Most suggested substitutes in recipes are not intended to be replacements i.e. exact replicas. Of course they're not going to give the final product the exact same flavour, texture, etc. as the original ingredient and to say they're BS because they don't is somewhat ridiculous.

And to add, I wrote:

But if s/he has had [a particular ingredient] and is still willing to substitute, then [s/he] knows there will be a difference, and has made a conscious decision to render such substitution as trivial in the greater scheme of things.
(corrected a grammatical error and an error in parallel construction, just because they bugged me)

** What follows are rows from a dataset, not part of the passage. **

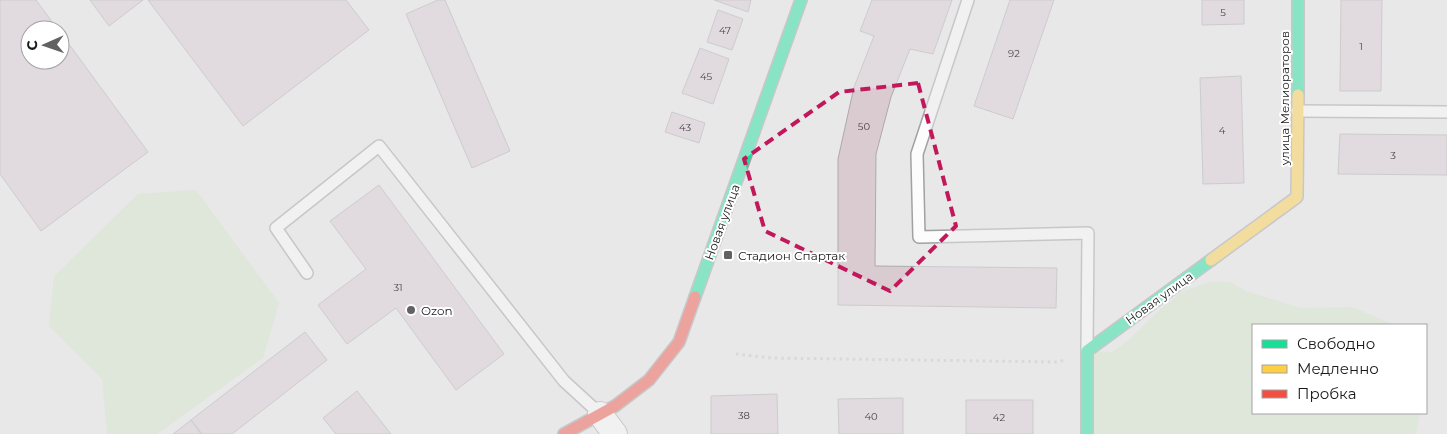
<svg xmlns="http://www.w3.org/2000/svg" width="1447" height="434" viewBox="0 0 1447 434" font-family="Montserrat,sans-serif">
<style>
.green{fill:#d3e6c8}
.building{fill:#dacbd1;stroke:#abaaab}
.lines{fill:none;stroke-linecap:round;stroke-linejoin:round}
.lane-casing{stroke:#a0a1a2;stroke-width:14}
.street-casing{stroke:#a0a1a2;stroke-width:26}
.fast-casing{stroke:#a0a1a2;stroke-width:14}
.slow-casing{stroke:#a0a1a2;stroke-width:14}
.jam-casing{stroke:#a0a1a2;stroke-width:14}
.path{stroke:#c7c7c8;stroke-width:3;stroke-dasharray:2.5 4;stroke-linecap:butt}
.lane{stroke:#fcfcfc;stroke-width:11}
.street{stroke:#fcfcfc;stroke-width:24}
.fast{stroke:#16e098;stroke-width:11}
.slow{stroke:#ffcf43;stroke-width:11}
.jam{stroke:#f24e42;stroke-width:11}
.marked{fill:none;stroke:#c2185b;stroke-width:4;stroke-dasharray:10 6;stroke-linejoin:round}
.poi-dot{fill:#626262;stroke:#fff;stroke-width:2}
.labels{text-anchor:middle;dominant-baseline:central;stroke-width:4;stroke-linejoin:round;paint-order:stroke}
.number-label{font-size:10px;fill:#4a4648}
.street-label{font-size:12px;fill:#1a1a1a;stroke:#fff}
.poi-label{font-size:12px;fill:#1a1a1a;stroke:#fff;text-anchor:start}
</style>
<rect width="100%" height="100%" fill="#e8e8e9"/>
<path class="green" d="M 196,190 L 279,303 L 263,358 L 157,434 L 107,434 L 102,379 L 49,326 L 54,276 L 138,194 Z
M 1209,282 L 1230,282 L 1246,291 L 1300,308 L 1352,307 L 1395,325 L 1253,325 L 1253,413 L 1420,413 L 1416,434 L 1087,434 L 1087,351 L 1112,352 L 1130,339 L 1155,314 L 1181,292 Z"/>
<path class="building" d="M 0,0 L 36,0 L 58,30 L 30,30 L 30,60 L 60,60 L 60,32 L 148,152 L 41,231 L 0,174 Z
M 90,0 L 143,0 L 109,26 Z
M 148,0 L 346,0 L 369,30 L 243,126 Z
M 438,0 L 445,0 L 510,151 L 472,168 L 406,14 Z
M 714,0 L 751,0 L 748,12 Z
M 872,0 L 952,0 L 933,54 L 910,49 L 891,97 L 876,154 L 875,266 L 1057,268 L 1056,308 L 838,305 L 838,159 L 854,87 L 874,36 L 860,31 Z
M 1010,0 L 1054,0 L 1013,119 L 974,106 Z
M 1202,0 L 1244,0 L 1244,24 L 1202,25 Z
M 1341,0 L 1382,0 L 1381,91 L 1340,91 Z
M 718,10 L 743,19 L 732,50 L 707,42 Z
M 700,48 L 729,59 L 713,104 L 682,93 Z
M 1241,76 L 1244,183 L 1203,184 L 1200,78 Z
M 672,112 L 705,123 L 699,143 L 665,132 Z
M 1340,134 L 1447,135 L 1447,175 L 1338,174 Z
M 379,185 L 504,354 L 456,390 L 396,308 L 347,344 L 318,305 L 366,269 L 330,221 Z
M 305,332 L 327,360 L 232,434 L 202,434 L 191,420 Z
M 357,391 L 391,434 L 336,434 L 323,418 Z
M 777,394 L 778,434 L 711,434 L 711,396 Z
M 903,398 L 903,434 L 839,434 L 838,399 Z
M 966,400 L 1033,400 L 1033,434 L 966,434 Z
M 191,420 L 201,434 L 173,434 Z"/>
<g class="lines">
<g class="lane-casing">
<path id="lane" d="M 968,0 L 917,154 L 919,237 L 1088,233 L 1087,349
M 1297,111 L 1447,112
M 307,273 L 276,228 L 379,146 L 564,381 L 600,414"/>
</g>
<g class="street-casing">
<path id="street" d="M 600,414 L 615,434"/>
</g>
<g class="fast-casing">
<path id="fast" d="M 1298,95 L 1298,0
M 695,297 L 801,0
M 1087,434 L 1087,351 L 1211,260"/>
</g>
<g class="slow-casing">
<path id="slow" d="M 1211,260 L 1297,197 L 1298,95"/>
</g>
<g class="jam-casing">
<path id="jam" d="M 564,434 L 615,406 L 649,380 L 679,342 L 695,297"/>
</g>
<path class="path" d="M 736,354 L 772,358 L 1058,362 L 1064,360"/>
<use href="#lane" class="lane"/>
<use href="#street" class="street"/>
<use href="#fast" class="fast"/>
<use href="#slow" class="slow"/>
<use href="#jam" class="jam"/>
</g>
<path d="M0 0H1447V434H0ZM 918,83 L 956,226 L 890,291 L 765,231 L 744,159 L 839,92 Z" fill="#e8e8e9" fill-opacity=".55" fill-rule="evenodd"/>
<path class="marked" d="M 918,83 L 956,226 L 890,291 L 765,231 L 744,159 L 839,92 Z"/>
<g class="poi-dot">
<rect x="723" y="250" width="10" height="10" rx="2.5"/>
<circle cx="411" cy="310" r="5"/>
</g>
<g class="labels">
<g class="number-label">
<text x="1223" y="12">5</text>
<text x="725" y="30">47</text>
<text x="1361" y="46">1</text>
<text x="1014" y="53">92</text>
<text x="706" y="76">45</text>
<text x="864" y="126">50</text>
<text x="685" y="127">43</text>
<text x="1222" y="130">4</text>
<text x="1393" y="155">3</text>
<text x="398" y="287">31</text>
<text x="744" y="415">38</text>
<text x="871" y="416">40</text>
<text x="999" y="417">42</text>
</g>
<g class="street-label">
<text transform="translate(1284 98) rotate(-90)">улица Мелиораторов</text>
<text transform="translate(722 222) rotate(-70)">Новая улица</text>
<text transform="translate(1159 298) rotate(-36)">Новая улица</text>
</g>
<g class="poi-label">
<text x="738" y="255">Стадион Спартак</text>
<text x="421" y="310">Ozon</text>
</g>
</g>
<rect x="1252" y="324" width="175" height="90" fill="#ffffff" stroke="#a3a3a3"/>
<rect x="1262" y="340" width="25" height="8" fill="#16e098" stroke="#a3a3a3"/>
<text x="1297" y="349" font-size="15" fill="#1a1a1a">Свободно</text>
<rect x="1262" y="365" width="25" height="8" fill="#ffcf43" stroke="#a3a3a3"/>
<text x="1297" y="374" font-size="15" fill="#1a1a1a">Медленно</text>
<rect x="1262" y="390" width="25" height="8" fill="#f24e42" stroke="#a3a3a3"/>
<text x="1297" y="399" font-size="15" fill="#1a1a1a">Пробка</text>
<g transform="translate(45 45) rotate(268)"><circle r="24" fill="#ffffff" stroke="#a3a3a3"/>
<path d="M0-4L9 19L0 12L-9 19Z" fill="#626262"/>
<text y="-8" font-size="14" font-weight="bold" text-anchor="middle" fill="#1a1a1a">С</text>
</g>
</svg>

I don't really care if people use substitutes or change a recipe to make it more palatable to them, or to use ingredients more easily available to them. I would suggest that if you make my co-worker's adzuki bean shortbread recipe with some other beans that you rename it to kidney bean shortbread or lima bean shortbread, but that's me. And if you want to use bananas to make my mango pudding, that's OK, too, but call it banana pudding, and I can't guarantee the pudding will turn out. I've made it with peaches, and it was pretty good. I'm pretty sure in a discussion on that recipe somewhere, I said something about how my mother prefers alphonso mangos, but that I (and many others) can't tell the difference (that may have been in a different forum. . .I can't remember). But since my mother gave me the recipe, and she likes alphonso mangos, I specified those in the recipe.

A better example of a possibility of inflexibility in substitutions would be using ketchup in pad thai. I think it's wrong. But I won't stop you from doing it, though I would prefer you call it by a different name. Because quite frankly, I just don't care enough about the matter, nor do most Thai people. Many would never dream of using ketchup, but they wouldn't stop you from doing so or make a big deal out of it. Mai pen rai, and all that. And I'm not going to call you stupid or say you're full of BS for suggesting the substitution.

Anyway, addressing another issue, I feel sorry for Julia Child for thinking a good white vermouth could have been used in place of pinot noir or chardonnay in any dish. What a terrible palate she must have had. Had she spent time on eG, she could have been educated. (More seriously, I wonder if she changed her mind about white vermouth in her later years when affordable French wines became more available.)